Q2 医療費控除対象額を領収証に記載することは、運営基準の解釈通知に書かれている。>> Yes No

Q3 確定申告で医療費控除が受けられるように、すべての利用者の領収証に、医療費控除対象額を記載する。>> Yes No 

 

 いかがでしょうか? 答えはいずれも「No」です。

A1 運営基準で、「利用料の支払をうけること」は規定していますが、領収証を交付することは何ら触れられていません。領収証の交付については、介護保険法第41条第8項で交付が義務付けられているものです。また、介護保険法施行規則第65条では、次のとおり区分(④はそれぞれ個別の費用ごとに区分)して記載することが求められています。

①利用者の自己負担額、②食費、③宿泊費・滞在費、④その他の費用(支給限度基準額を超えたサービスを利用した場合の費用、通常の事業の実施地域以外の居宅でサービスを行う場合の交通費など) 【②③は、訪問介護サービスでは該当しないもの】

A2 居宅サービスなどでの医療費控除の取扱いについては、運営基準の解釈通知ではなく、以下の通知で示されています。

A3 訪問介護サービスのすべての利用者が医療費控除を受けられる訳ではありません。訪問介護サービスの利用者のうち、訪問看護などの医療系サービスも併せて受けている一定の利用者についてのみ、医療費控除が受けられる取扱いになっています。このため、その利用者が確定申告で医療費控除の手続きが行えるように、領収証には医療費控除対象額などを記載する必要があります。詳しくは、以下のとおりです。

【医療費控除の取扱いに係る通知】

  • 介護保険制度下での居宅サービス等の対価に係る医療費控除等の取扱いについて(平成12年6月1日厚生省通知/改正:平成25年1月25日事務連絡【A】 >>こちら 平成28年10月3日事務連絡【B】 >>こちら
  • 介護保険制度下での介護サービスの対価にかかる医療費控除の取扱いに係る留意点について(平成12年11月16日厚生省通知/改正:平成30年9月28日)【C】 >>こちら

 厚生労働省が示す運営指導での標準的な確認項目に、領収証への「医療費控除の記載は適切か」が含まれていますので、その記載状況については運営指導で必ず確認が行われます。このため、通知等を確認の上、適切に対応しておく必要があります。

 

 病院で受診時に支払った医療費が医療費控除の対象になるのと同様に、介護保険で次の医療系サービスを利用した際に支払った自己負担額は、医療費控除の対象とされています。

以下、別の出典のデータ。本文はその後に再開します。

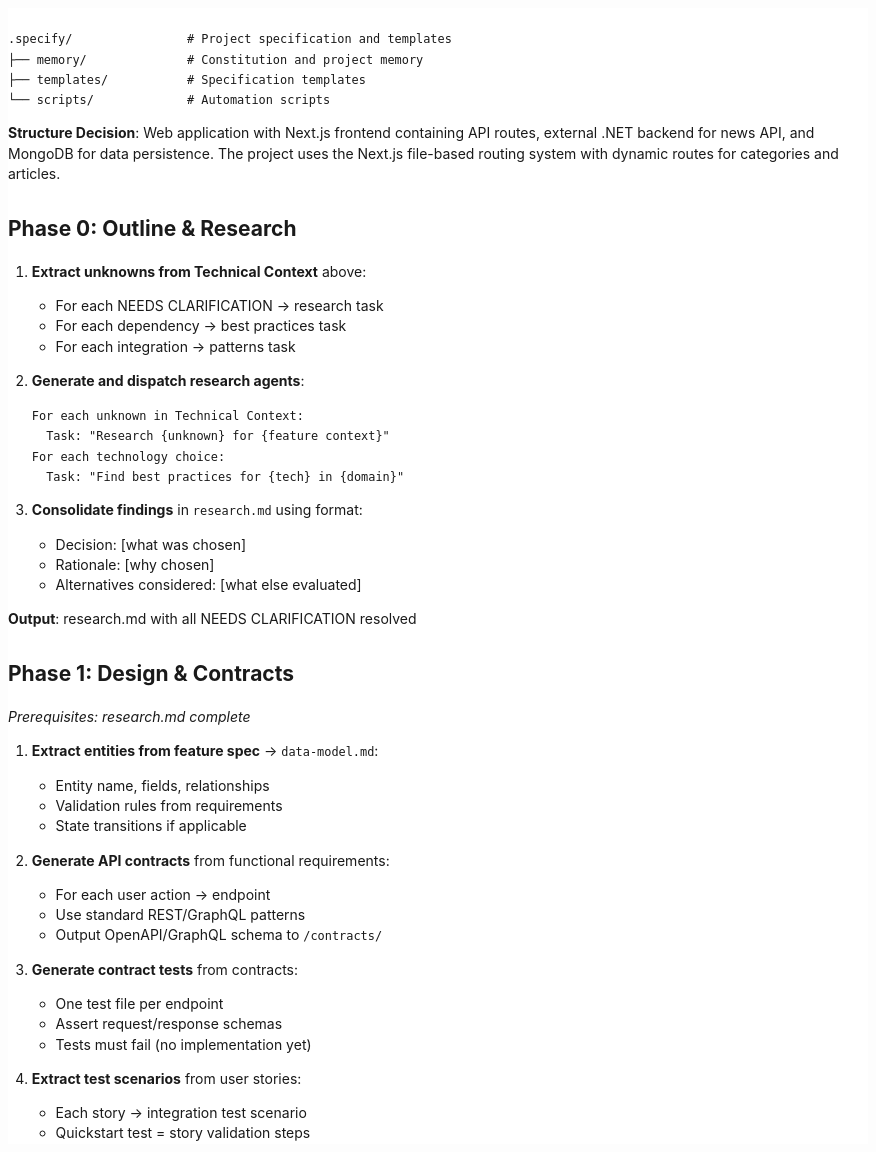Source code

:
 ```

.specify/                # Project specification and templates
├── memory/              # Constitution and project memory
├── templates/           # Specification templates
└── scripts/             # Automation scripts
```

**Structure Decision**: Web application with Next.js frontend containing API routes, external .NET backend for news API, and MongoDB for data persistence. The project uses the Next.js file-based routing system with dynamic routes for categories and articles.

## Phase 0: Outline & Research
1. **Extract unknowns from Technical Context** above:
   - For each NEEDS CLARIFICATION → research task
   - For each dependency → best practices task
   - For each integration → patterns task

2. **Generate and dispatch research agents**:
   ```
   For each unknown in Technical Context:
     Task: "Research {unknown} for {feature context}"
   For each technology choice:
     Task: "Find best practices for {tech} in {domain}"
   ```

3. **Consolidate findings** in `research.md` using format:
   - Decision: [what was chosen]
   - Rationale: [why chosen]
   - Alternatives considered: [what else evaluated]

**Output**: research.md with all NEEDS CLARIFICATION resolved

## Phase 1: Design & Contracts
*Prerequisites: research.md complete*

1. **Extract entities from feature spec** → `data-model.md`:
   - Entity name, fields, relationships
   - Validation rules from requirements
   - State transitions if applicable

2. **Generate API contracts** from functional requirements:
   - For each user action → endpoint
   - Use standard REST/GraphQL patterns
   - Output OpenAPI/GraphQL schema to `/contracts/`

3. **Generate contract tests** from contracts:
   - One test file per endpoint
   - Assert request/response schemas
   - Tests must fail (no implementation yet)

4. **Extract test scenarios** from user stories:
   - Each story → integration test scenario
   - Quickstart test = story validation steps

 【医療費控除の対象となる医療系サービス】 訪問看護(医療保険での訪問看護を含む)、訪問リハ、通所リハ、居宅療養管理指導、短期入所療養介護 など

 一方、訪問介護などの福祉系サービスについては、単独では医療費控除の対象にはなりませんが、上記の【医療系サービス】を併せて利用した場合に限り、その利用者負担額についても、医療費控除の対象となる取扱いになっています。

 なお、訪問介護のうち、「身体介護」と「通院等乗降介助」は医療費控除の対象となりますが、「生活援助」については対象とはなりませんので、注意が必要です。1回の訪問介護で「身体介護」と「生活援助」を組み合わせて算定する場合は、当該1回の訪問介護に係る自己負担額が医療費控除の対象となることが、Q&Aで示されています。

 総合事業の第1号訪問事業では、「旧介護予防訪問介護に相当するサービス(身体介護と生活援助を一本化するサービス)」は対象となりますが、「訪問型サービスA(生活援助等のサービス)」は対象外です。

 該当する利用者の領収証には、「①医療費控除対象額」と「②ケアプランを作成した居宅介護支援事業所等の名称」を記載する必要があります。領収証の様式例は、上記の事務連絡【B】のp7に示されていますので、参考にしてください。

 「①医療費控除対象額」は、保険給付・総合事業対象分の利用者負担額となります。保険給付・総合事業の対象とならない利用者負担(自費サービスの利用料、支給限度基準額を超えたサービスを利用した場合の利用料、通常の事業の実施地域以外の居宅で訪問サービスを行う場合の交通費など)は、含まれません。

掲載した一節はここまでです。